# [RECORDS TO PROCESS]
▶
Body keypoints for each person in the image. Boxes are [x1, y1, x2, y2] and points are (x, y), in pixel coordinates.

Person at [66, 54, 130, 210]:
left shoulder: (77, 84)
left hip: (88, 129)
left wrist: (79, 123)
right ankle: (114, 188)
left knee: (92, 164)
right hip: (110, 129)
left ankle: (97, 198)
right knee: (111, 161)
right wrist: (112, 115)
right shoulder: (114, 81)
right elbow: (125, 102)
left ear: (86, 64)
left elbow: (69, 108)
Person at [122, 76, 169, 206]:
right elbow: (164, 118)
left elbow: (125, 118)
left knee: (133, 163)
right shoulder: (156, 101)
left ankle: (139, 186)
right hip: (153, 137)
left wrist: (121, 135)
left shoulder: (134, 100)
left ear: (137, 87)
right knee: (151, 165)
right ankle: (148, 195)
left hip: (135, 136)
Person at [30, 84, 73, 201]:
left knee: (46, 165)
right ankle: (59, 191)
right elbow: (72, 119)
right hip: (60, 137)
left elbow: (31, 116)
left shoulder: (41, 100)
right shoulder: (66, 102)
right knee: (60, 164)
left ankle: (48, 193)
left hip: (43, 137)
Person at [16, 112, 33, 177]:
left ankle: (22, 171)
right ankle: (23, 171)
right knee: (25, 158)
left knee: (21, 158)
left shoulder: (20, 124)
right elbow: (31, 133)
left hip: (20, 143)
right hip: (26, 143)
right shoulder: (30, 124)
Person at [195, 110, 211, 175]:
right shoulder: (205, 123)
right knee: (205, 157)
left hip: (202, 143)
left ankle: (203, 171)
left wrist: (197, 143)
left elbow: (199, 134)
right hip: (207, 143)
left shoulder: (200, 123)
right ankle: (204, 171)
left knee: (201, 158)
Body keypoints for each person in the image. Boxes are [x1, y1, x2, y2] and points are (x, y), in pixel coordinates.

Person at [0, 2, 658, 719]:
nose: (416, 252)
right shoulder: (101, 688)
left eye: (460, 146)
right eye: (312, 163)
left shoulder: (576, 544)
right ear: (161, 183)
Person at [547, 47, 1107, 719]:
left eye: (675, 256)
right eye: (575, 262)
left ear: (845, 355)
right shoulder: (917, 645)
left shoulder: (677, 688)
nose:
◀
▶
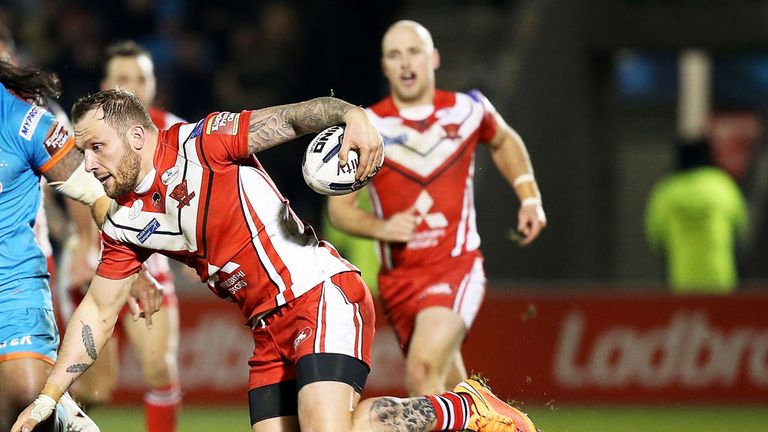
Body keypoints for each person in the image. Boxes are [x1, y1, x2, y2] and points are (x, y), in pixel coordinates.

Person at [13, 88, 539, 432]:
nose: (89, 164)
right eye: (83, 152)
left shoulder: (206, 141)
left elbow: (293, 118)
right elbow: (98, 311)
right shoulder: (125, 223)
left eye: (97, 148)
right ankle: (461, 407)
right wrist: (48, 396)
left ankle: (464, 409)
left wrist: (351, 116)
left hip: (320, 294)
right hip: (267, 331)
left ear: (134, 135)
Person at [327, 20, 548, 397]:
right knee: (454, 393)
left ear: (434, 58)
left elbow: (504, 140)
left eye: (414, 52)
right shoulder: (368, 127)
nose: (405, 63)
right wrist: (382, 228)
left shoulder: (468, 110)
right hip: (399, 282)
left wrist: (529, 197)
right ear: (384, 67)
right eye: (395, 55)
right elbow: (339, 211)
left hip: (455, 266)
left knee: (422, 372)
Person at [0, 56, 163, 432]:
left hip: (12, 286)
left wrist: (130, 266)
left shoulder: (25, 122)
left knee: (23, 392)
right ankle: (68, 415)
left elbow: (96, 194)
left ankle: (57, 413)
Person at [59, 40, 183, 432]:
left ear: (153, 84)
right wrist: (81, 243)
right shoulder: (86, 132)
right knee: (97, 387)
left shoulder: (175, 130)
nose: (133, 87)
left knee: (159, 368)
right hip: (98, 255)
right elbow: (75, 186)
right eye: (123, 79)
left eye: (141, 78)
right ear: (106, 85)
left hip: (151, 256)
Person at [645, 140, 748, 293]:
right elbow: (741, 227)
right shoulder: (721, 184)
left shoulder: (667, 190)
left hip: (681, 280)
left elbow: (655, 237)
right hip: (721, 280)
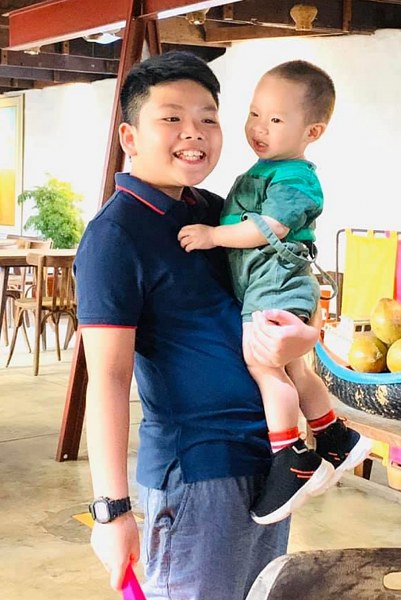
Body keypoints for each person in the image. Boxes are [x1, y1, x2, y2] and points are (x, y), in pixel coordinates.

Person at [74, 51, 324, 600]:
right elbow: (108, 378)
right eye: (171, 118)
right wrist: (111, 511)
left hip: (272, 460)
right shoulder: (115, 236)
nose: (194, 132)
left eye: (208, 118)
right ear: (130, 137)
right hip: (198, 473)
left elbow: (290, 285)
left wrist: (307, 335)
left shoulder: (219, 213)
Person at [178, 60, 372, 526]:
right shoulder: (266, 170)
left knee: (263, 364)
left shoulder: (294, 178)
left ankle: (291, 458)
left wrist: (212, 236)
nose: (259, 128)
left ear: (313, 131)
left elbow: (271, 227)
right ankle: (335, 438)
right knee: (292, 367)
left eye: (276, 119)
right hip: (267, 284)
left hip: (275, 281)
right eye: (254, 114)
◀
▶
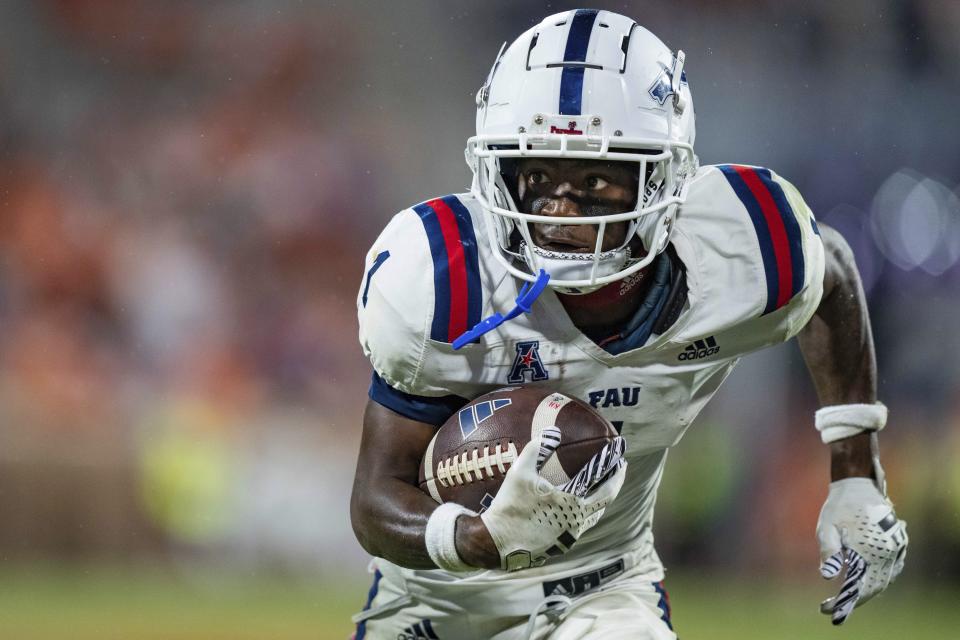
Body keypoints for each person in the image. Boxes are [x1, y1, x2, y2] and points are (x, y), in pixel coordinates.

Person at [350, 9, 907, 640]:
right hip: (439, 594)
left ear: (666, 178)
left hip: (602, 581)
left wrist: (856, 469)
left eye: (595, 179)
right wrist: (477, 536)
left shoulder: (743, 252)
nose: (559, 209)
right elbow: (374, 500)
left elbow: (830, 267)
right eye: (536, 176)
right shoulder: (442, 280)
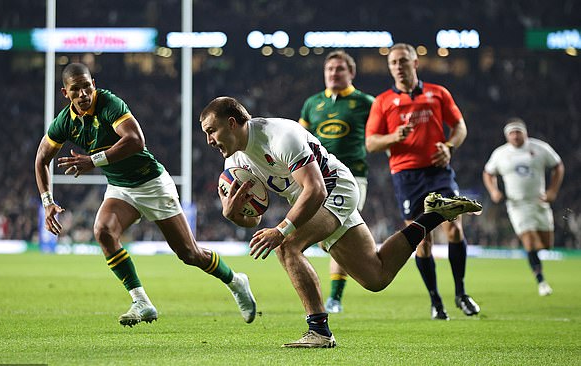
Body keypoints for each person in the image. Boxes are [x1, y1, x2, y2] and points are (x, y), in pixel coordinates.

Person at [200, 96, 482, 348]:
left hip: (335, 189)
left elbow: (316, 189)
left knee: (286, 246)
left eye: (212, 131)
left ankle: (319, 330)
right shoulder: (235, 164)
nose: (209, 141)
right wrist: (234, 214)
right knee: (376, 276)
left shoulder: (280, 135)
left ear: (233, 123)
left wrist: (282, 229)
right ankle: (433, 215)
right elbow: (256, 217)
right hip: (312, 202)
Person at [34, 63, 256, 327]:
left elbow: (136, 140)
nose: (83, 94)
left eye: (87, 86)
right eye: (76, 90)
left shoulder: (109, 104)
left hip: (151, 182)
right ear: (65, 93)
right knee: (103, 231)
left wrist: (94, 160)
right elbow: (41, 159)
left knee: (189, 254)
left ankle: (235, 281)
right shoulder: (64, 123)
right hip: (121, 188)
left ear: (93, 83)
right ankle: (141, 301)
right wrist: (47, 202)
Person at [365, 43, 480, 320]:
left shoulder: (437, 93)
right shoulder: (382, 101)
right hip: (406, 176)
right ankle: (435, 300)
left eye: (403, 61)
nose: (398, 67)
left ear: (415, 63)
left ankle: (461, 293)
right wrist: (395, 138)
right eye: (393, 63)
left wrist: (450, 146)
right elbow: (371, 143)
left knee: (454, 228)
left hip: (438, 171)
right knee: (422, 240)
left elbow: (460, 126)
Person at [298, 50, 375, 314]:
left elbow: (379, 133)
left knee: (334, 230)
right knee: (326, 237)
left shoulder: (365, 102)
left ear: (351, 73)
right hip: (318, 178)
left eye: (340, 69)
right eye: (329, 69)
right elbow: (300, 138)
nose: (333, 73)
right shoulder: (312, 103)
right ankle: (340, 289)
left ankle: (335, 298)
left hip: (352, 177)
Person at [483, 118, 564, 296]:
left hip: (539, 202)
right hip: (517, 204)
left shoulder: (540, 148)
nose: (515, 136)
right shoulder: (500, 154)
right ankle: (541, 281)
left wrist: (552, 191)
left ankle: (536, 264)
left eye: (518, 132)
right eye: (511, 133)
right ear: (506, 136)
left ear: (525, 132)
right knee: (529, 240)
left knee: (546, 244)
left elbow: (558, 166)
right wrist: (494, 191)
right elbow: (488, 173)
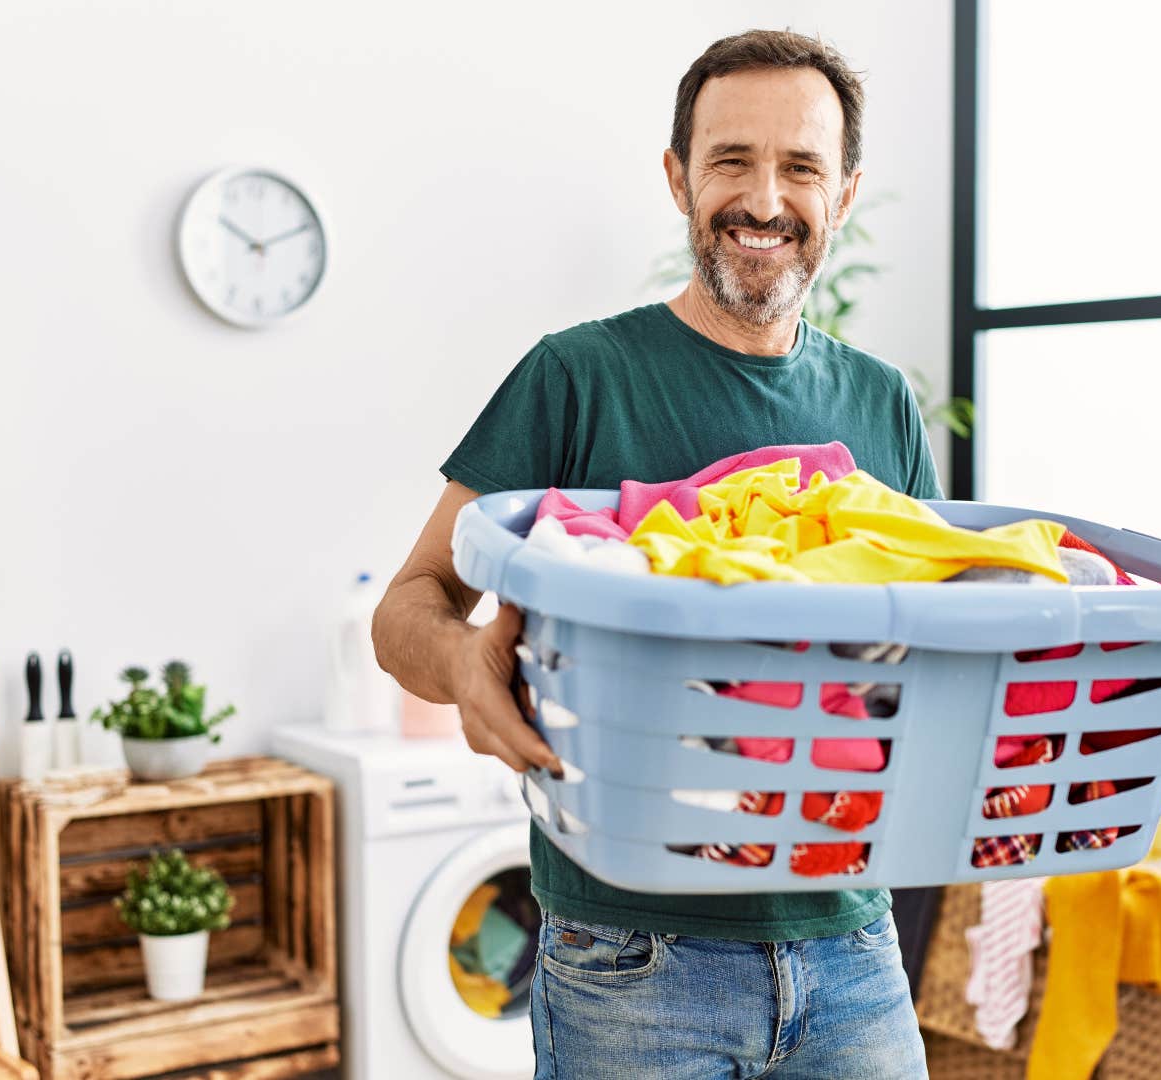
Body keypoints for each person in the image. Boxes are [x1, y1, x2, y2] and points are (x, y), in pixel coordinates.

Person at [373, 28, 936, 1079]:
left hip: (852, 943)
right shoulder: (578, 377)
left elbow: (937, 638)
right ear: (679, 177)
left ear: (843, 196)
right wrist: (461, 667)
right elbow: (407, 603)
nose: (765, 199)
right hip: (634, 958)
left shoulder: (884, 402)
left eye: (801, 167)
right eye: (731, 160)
◀
# [WHAT YOU NEED TO DO]
Each line in the listing above from the one containing "left elbow: (199, 134)" through the one containing "left eye: (460, 146)" should be repeated exactly, and no other line.

# [COMPLETED TASK]
left elbow: (199, 134)
right hip: (207, 143)
left shoulder: (200, 123)
right ankle: (204, 171)
left knee: (201, 158)
Body keypoints for each person in the image. Boxes are [x1, y1, x2, y2] and points are (x, y), in pixel coordinates.

Person at [0, 2, 658, 719]:
nose: (416, 252)
right shoulder: (101, 688)
left eye: (460, 146)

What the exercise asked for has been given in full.